Directed by Raoul Walsh. Written by Jerry Wald and Richard Macaulay
Raoul Walsh’s They Drive By Night is a blue-collar manifesto before it becomes a thriller, with each half held aloft by George Raft as trucker Joe Fabrini and Ida Lupino as Lana Carlsen, a trucking magnate’s wife who grows obsessed with Joe.
Walsh’s bleak working class struggle ends in delirium, but it starts with worker solidarity. Joe’s pulling long hours on America’s highways alongside his brother Paul (Humphrey Bogart, more subdued and sensitive than you might expect from him) and it’s a precarious way to make a living. Financing his own truck, he’s an independent contractor trying to avoid the loan shark coming to collect, and trying to claw back what he’s owed from the shipping agent he’s delivering for.
Truckers along the road know each other, help each other, support each other, all because they’re all too familiar with the antics of business owners. Even when they’re all competing for the same limited number of jobs, they’re not fooled. Class consciousness is not lost on the dusty highways.
The insidious mechanics of capitalism are caught in Walsh’s headlights too. The loan shark hides behind laws and the police to enforce the terms of his predatory lending, constantly justifying himself (“I’m well within my rights!”) and business owners exploiting workers because of their monopoly on jobs. They’ll tell you they don’t have cash to pay you as they count out $100-bills in front of you. They Drive By Night is an aggressive takedown of capital’s lawful facade.
George Raft is a spark plug as Joe.
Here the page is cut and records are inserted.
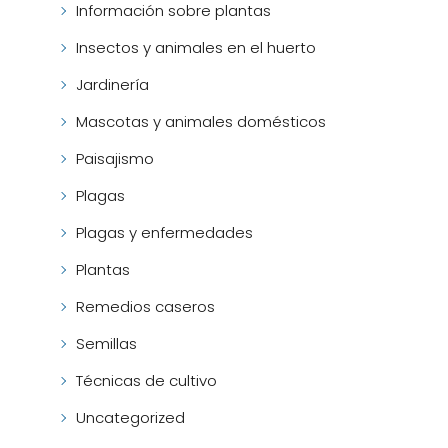
Información sobre plantas
Insectos y animales en el huerto
Jardinería
Mascotas y animales domésticos
Paisajismo
Plagas
Plagas y enfermedades
Plantas
Remedios caseros
Semillas
Técnicas de cultivo
Uncategorized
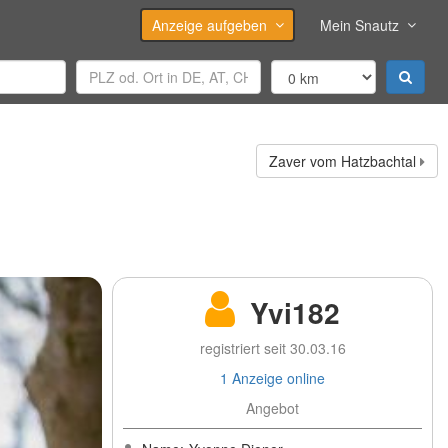
Anzeige aufgeben
Mein Snautz
Zaver vom Hatzbachtal
Yvi182
registriert seit 30.03.16
1 Anzeige online
Angebot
Raft brings an intrepid physicality to the role and retains a gleam in his eyes despite the backbreaking labor that is his profession. Joe comes off as resourceful and shrewd, but never a cutthroat. He’s a romanticized ideal of the upstart who wants to win according to his staunch morals, and wants to win with his friends coming along for the ride.
Paul isn’t like that. The grueling schedule of hauling cargo up, down, and crisscross the American southwest is wearing on him, and Bogart moves as if he’s clutching himself the entire time. Anyone whose idea of Bogart is rooted in his tough-as-nails image earned from detective stories will find him vulnerable and self-effacive here, because his star-making turns are yet to come.
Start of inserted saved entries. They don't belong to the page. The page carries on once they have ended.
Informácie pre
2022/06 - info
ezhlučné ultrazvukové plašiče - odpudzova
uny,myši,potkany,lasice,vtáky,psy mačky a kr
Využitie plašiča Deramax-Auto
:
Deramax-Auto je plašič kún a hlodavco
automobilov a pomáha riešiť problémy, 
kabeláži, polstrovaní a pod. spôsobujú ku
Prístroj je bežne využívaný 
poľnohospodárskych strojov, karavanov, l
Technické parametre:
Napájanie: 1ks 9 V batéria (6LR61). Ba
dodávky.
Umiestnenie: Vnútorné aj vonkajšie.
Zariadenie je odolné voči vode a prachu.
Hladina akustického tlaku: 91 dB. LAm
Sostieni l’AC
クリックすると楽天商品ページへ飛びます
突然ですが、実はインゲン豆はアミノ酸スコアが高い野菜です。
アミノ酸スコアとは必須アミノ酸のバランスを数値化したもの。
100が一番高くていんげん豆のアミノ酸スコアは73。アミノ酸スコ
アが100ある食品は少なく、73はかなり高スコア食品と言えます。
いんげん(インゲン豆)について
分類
Both men’s resolve is tested by the amicability of Ed Carlsen (Alan Hale), a former trucker like them who now has his own company and is succeeding like crazy. He’s the blueprint for Joe, and with his blue collar background not forgotten, Ed’s a business owner unlike any other. One who’d love to have Joe work for him, and despite Joe gently rebuffing him, readily supports Joe in his own trucking dreams.
His wife Lana likes Joe for other reasons, and tries even harder to get him. A fun element of movies from this period is how rich people dress rich at all times. Lupino’s wardrobe is a spectacle of its own, often dressed like an astronaut or something completely alien to the working class environment that puts the clothes on her back. It’s interesting for the costume design alone.
Lupino is the livewire of They Drive By Night and her increasingly desperate attempts to claim Joe are not only what gives Walsh’s movie its energy, it’s also additional commentary on the impossibility of the American dream. Lana pulls strings to enable Joe’s success, showing us how bootstrapping your way to riches is really down to lucky breaks or well-positioned friends. Joe, despite his industriousness and talent, is not immune to that.
This class consciousness illuminates They Drive By Night from within even as it becomes a frenzied ordeal thanks to Lupino’s hellcat act. Tiny and frail-looking among the grizzled men, Lupino makes herself a switchblade, unpredictable and dangerous, and her deadly desire adds a pulpy but thrilling crescendo to Walsh’s succinct and considered movie about bonehard and precarious working class realities.